It’s difficult to pinpoint the date of the appearance of that sense because there are other slang and colloquial senses of the phrase “blow off” cluttering the landscape. One of the most popular is “blow off” meaning, literally, to let steam, gas, etc., under great pressure (in a tank, pipeline, boiler, etc.) escape forcefully, producing a loud noise. The figurative use of this sense to mean “to give vent to or forcefully get rid of anger, emotion, excitement, etc.” in forms such as “blow off steam” has been common in popular speech since the early 1800s (“The widow … sat … fuming and blowing off her steam.” 1836).

“Blow off” has also been used in the same sense as the more common “blow over,” meaning to pass away without serious consequences of lasting effect (“Do they think that … this dreadfull Sentence [shall] blow off without Execution?” 1692). The original metaphor here was an allusion to storm clouds that pass overhead without producing rain.

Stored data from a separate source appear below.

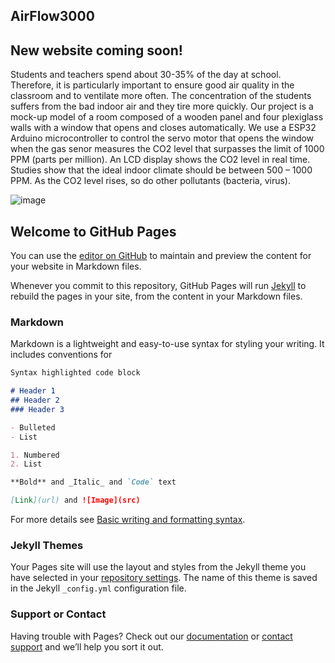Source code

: ## AirFlow3000

## New website coming soon!

Students and teachers spend about 30-35% of the day at school. Therefore, it is particularly important to ensure good air quality in the classroom and to ventilate more often. The concentration of the students suffers from the bad indoor air and they tire more quickly.
Our project is a mock-up model of a room composed of a wooden panel and four plexiglass walls with a window that opens and closes automatically. We use a ESP32 Arduino microcontroller to control the servo motor that opens the window when the gas senor measures the CO2 level that surpasses the limit of 1000 PPM (parts per million). An LCD display shows the CO2 level in real time. Studies show that the ideal indoor climate should be between 500 – 1000 PPM. As the CO2 level rises, so do other pollutants (bacteria, virus). 



![image](https://schoolsweek.co.uk/wp-content/uploads/2019/05/Open-window-Co2-feat.jpg)

## Welcome to GitHub Pages

You can use the [editor on GitHub](https://github.com/MrRobot4444/MrRobot4444.github.io/edit/main/README.md) to maintain and preview the content for your website in Markdown files.

Whenever you commit to this repository, GitHub Pages will run [Jekyll](https://jekyllrb.com/) to rebuild the pages in your site, from the content in your Markdown files.

### Markdown

Markdown is a lightweight and easy-to-use syntax for styling your writing. It includes conventions for

```markdown
Syntax highlighted code block

# Header 1
## Header 2
### Header 3

- Bulleted
- List

1. Numbered
2. List

**Bold** and _Italic_ and `Code` text

[Link](url) and ![Image](src)
```

For more details see [Basic writing and formatting syntax](https://docs.github.com/en/github/writing-on-github/getting-started-with-writing-and-formatting-on-github/basic-writing-and-formatting-syntax).

### Jekyll Themes

Your Pages site will use the layout and styles from the Jekyll theme you have selected in your [repository settings](https://github.com/MrRobot4444/MrRobot4444.github.io/settings/pages). The name of this theme is saved in the Jekyll `_config.yml` configuration file.

### Support or Contact

Having trouble with Pages? Check out our [documentation](https://docs.github.com/categories/github-pages-basics/) or [contact support](https://support.github.com/contact) and we’ll help you sort it out.
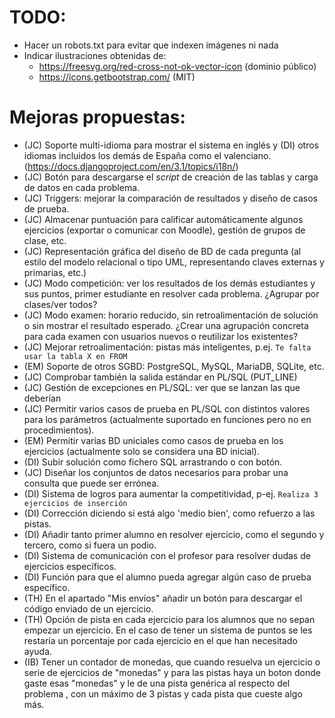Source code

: # TODO:
 * Hacer un robots.txt para evitar que indexen imágenes ni nada
 * Indicar ilustraciones obtenidas de:
   * https://freesvg.org/red-cross-not-ok-vector-icon (dominio público)
   * https://icons.getbootstrap.com/ (MIT)
 
# Mejoras propuestas:
 * (JC) Soporte multi-idioma para mostrar el sistema en inglés y (DI) otros idiomas
 incluidos los demás de España como el valenciano. (https://docs.djangoproject.com/en/3.1/topics/i18n/)
 * (JC) Botón para descargarse el *script* de creación de las tablas y carga de datos en cada problema.
 * (JC) Triggers: mejorar la comparación de resultados y diseño de casos de prueba.
 * (JC) Almacenar puntuación para calificar automáticamente algunos ejercicios (exportar o comunicar con Moodle), 
 gestión de grupos de clase, etc.
 * (JC) Representación gráfica del diseño de BD de cada pregunta (al estilo del modelo relacional o tipo UML, 
 representando claves externas y primarias, etc.)
 * (JC) Modo competición: ver los resultados de los demás estudiantes y sus puntos, primer estudiante en resolver cada 
 problema. ¿Agrupar por clases/ver todos?
*  (JC) Modo examen: horario reducido, sin retroalimentación de solución o sin mostrar el resultado esperado. ¿Crear 
una agrupación concreta para cada examen con usuarios nuevos o reutilizar los existentes?
* (JC) Mejorar retroalimentación: pistas más inteligentes, p.ej. ```Te falta usar la tabla X en FROM```
* (EM) Soporte de otros SGBD: PostgreSQL, MySQL, MariaDB, SQLite, etc.
* (JC) Comprobar también la salida estándar en PL/SQL (PUT_LINE)
* (JC) Gestión de excepciones en PL/SQL: ver que se lanzan las que deberían
* (JC) Permitir varios casos de prueba en PL/SQL con distintos valores para los parámetros (actualmente suportado 
en funciones pero no en procedimientos).
* (EM) Permitir varias BD uniciales como casos de prueba en los ejercicios (actualmente solo se considera una 
BD inicial).
* (DI) Subir solución como fichero SQL arrastrando o con botón.
* (JC) Diseñar los conjuntos de datos necesarios para probar una consulta que puede ser errónea.
* (DI) Sistema de logros para aumentar la competitividad, p-ej. ```Realiza 3 ejercicios de inserción```
* (DI) Corrección diciendo si está algo 'medio bien', como refuerzo a las pistas.
* (DI) Añadir tanto primer alumno en resolver ejercicio, como el segundo y tercero, como si fuera un podio.
* (DI) Sistema de comunicación con el profesor para resolver dudas de ejercicios específicos.
* (DI) Función para que el alumno pueda agregar algún caso de prueba específico.
* (TH) En el apartado "Mis envíos" añadir un botón para descargar el código enviado de un ejercicio.
* (TH) Opción de pista en cada ejercicio para los alumnos que no sepan empezar un ejercicio. En el caso de tener
un sistema de puntos se les restaría un porcentaje por cada ejercicio en el que han necesitado ayuda.
* (IB) Tener un contador de monedas, que cuando resuelva un ejercicio o serie de ejercicios de "monedas" y para las pistas haya un boton donde gaste esas "monedas" y le de una 
  pista genérica al respecto del problema , con un máximo de 3 pistas y cada pista que cueste algo más.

“Blow off” can also be a noun (usually hyphenated “blow-off”) meaning either a literal “blowing off” of steam, etc., or, figuratively, an outburst or argument (“A blow-off in this wise [i.e. swearing at golf] does one good now and then.” 1898). This sense is synonymous with “blow-up,” but one could make a case for the noun “blow-off” being used to mean the act of (or an instance of ) “blowing off” an obligation (e.g., “I’m sick of Ted, so let’s just give his party the blow-off and go to the movies.”).